* [What is required] Reproduce every entry below character for character, keeping each word in its original script.

[Begin]

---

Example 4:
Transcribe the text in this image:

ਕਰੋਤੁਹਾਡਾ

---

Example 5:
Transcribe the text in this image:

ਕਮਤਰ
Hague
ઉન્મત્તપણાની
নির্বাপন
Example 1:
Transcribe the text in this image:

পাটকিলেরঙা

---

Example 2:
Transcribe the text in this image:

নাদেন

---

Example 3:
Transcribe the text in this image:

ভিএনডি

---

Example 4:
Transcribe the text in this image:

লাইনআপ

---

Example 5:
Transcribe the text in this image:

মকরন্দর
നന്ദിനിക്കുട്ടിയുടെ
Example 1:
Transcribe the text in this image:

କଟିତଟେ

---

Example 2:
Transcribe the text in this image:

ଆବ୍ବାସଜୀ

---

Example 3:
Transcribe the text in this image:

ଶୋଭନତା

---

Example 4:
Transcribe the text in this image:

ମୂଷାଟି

[End]

* [Reply to the exercise]
---

Example 4:
Transcribe the text in this image:

ਕਰੋਤੁਹਾਡਾ

---

Example 5:
Transcribe the text in this image:

ਕਮਤਰ
Hague
ઉન્મત્તપણાની
নির্বাপন
Example 1:
Transcribe the text in this image:

পাটকিলেরঙা

---

Example 2:
Transcribe the text in this image:

নাদেন

---

Example 3:
Transcribe the text in this image:

ভিএনডি

---

Example 4:
Transcribe the text in this image:

লাইনআপ

---

Example 5:
Transcribe the text in this image:

মকরন্দর
നന്ദിനിക്കുട്ടിയുടെ
Example 1:
Transcribe the text in this image:

କଟିତଟେ

---

Example 2:
Transcribe the text in this image:

ଆବ୍ବାସଜୀ

---

Example 3:
Transcribe the text in this image:

ଶୋଭନତା

---

Example 4:
Transcribe the text in this image:

ମୂଷାଟି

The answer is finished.